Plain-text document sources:
______________________________

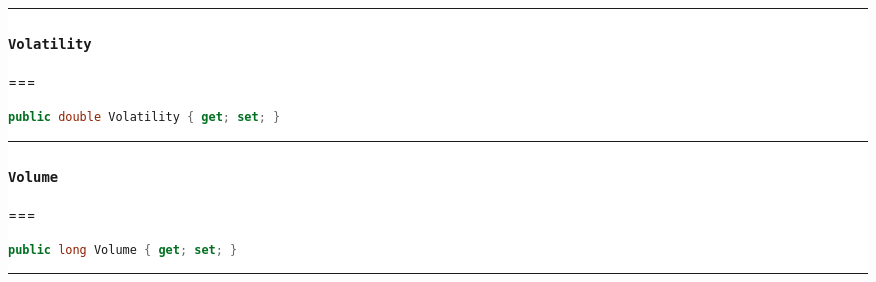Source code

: ***

### `Volatility` <a href="#property-volatility" id="property-volatility"></a>

\===

```csharp
public double Volatility { get; set; }
```

***

### `Volume` <a href="#property-volume" id="property-volume"></a>

\===

```csharp
public long Volume { get; set; }
```

***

______________________________

◆ **Aim of the exercise**
Print each entry above exactly. The pictures should not be printed.

◆ **Answer to this task**
Source code

: ***

### `Volatility` <a href="#property-volatility" id="property-volatility"></a>

\===

```csharp
public double Volatility { get; set; }
```

***

### `Volume` <a href="#property-volume" id="property-volume"></a>

\===

```csharp
public long Volume { get; set; }
```

***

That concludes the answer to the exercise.